Hello, and welcome, everyone to Yara's third quarter 2022 Results Presentation. We have an exciting lineup for you folks today. We will start with Yara's CEO, Svein Tore Holsether, who will walk us through key messages on Yara's overall performance. We will then go to Yara's CFO, Thor Giæver, who will dive deeper into financial and operational metrics, and then Svein Tore will come back for closing remarks. If you want to ask questions, please do so. There will be an investor call following this presentation at 1 p.m. Oslo time. But for now, let's get started and I welcome Yara's CEO, Svein Tore.

S
Svein-Tore Holsether
executive

Thank you very much, Anika, and good morning, good afternoon and good evening, depending on where you're dialing in from. And as always, we will start with going through our safety performance. While we, over time, have seen a significant and improving trend in our safety statistics. Unfortunately, we continue to see an increase in accidents.

And this quarter, we had more accidents than we did in the same quarter last year. The direct causes of this are increases in, say, stability or ability to run on a stable basis in our plant. It's about risk preparation and also inadequate risk awareness. However, as I said last quarter, the current environment continues to add increased demands on our team, with frequent adjustments to our operations and also the production schedules and the mental stress also connected with that.

So while I'm pleased with our safety performance over time, which still remains at an industry-leading level, all injuries are avoidable. We don't like to experience that the trend is moving in the wrong direction, and we will continue our work towards our ambition of 0 injuries. So in preparation for this, I looked at the definition of the word resilient in the dictionary. And it said the ability to recover from a change or misfortune. And looking at what we've been through in the last 2.5 years, I can safely say that we have a resilient business model and organization.
#####
--- Problem ---
Extract the full Yara third-quarter 2022 results transcript word for word. The listing below this transcript was gathered from a separate source.

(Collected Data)
#####
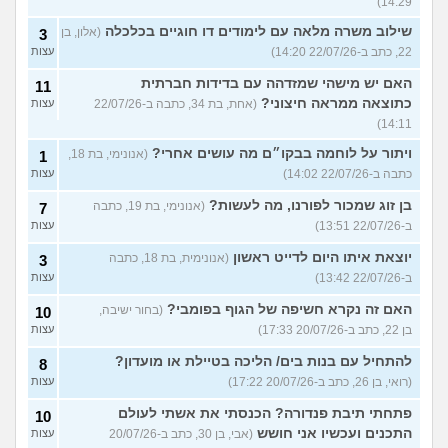
14:29)
שילוב משרה מלאה עם לימודים דו חוגיים בכלכלה
(אלון, בן
3
22, כתב ב-22/07/26 14:20)
עצות
האם יש מישהי שמזדהה עם בדידות חברתית
11
כתוצאה ממראה חיצוני?
(אחת, בת 34, כתבה ב-22/07/26
עצות
14:11)
ויתור על לוחמה בבקו״ם מה עושים אחרי?
(אנונימי, בת 18,
1
כתבה ב-22/07/26 14:02)
עצות
בן זוג שמכור לפורנו, מה לעשות?
(אנונימי, בת 19, כתבה
7
ב-22/07/26 13:51)
עצות
יוצאת איתו היום לדייט ראשון
(אנונימית, בת 18, כתבה
3
ב-22/07/26 13:42)
עצות
האם זה נקרא חשיפה של הגוף בפומבי?
(בחור ישיבה,
10
בן 22, כתב ב-20/07/26 17:33)
עצות
להתחיל עם בנות בים/ הליכה בטיילת או מועדון?
8
(רואי, בן 26, כתב ב-20/07/26 17:22)
עצות
פתחתי תיבת פנדורה? הכנסתי את אשתי לעולם
10
התכנים ועכשיו אני חושש
(אבי, בן 30, כתב ב-20/07/26
עצות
#####
--- Exercise answer ---
Hello, and welcome, everyone to Yara's third quarter 2022 Results Presentation. We have an exciting lineup for you folks today. We will start with Yara's CEO, Svein Tore Holsether, who will walk us through key messages on Yara's overall performance. We will then go to Yara's CFO, Thor Giæver, who will dive deeper into financial and operational metrics, and then Svein Tore will come back for closing remarks. If you want to ask questions, please do so. There will be an investor call following this presentation at 1 p.m. Oslo time. But for now, let's get started and I welcome Yara's CEO, Svein Tore.

S
Svein-Tore Holsether
executive

Thank you very much, Anika, and good morning, good afternoon and good evening, depending on where you're dialing in from. And as always, we will start with going through our safety performance. While we, over time, have seen a significant and improving trend in our safety statistics. Unfortunately, we continue to see an increase in accidents.

And this quarter, we had more accidents than we did in the same quarter last year. The direct causes of this are increases in, say, stability or ability to run on a stable basis in our plant. It's about risk preparation and also inadequate risk awareness. However, as I said last quarter, the current environment continues to add increased demands on our team, with frequent adjustments to our operations and also the production schedules and the mental stress also connected with that.

So while I'm pleased with our safety performance over time, which still remains at an industry-leading level, all injuries are avoidable. We don't like to experience that the trend is moving in the wrong direction, and we will continue our work towards our ambition of 0 injuries. So in preparation for this, I looked at the definition of the word resilient in the dictionary. And it said the ability to recover from a change or misfortune. And looking at what we've been through in the last 2.5 years, I can safely say that we have a resilient business model and organization.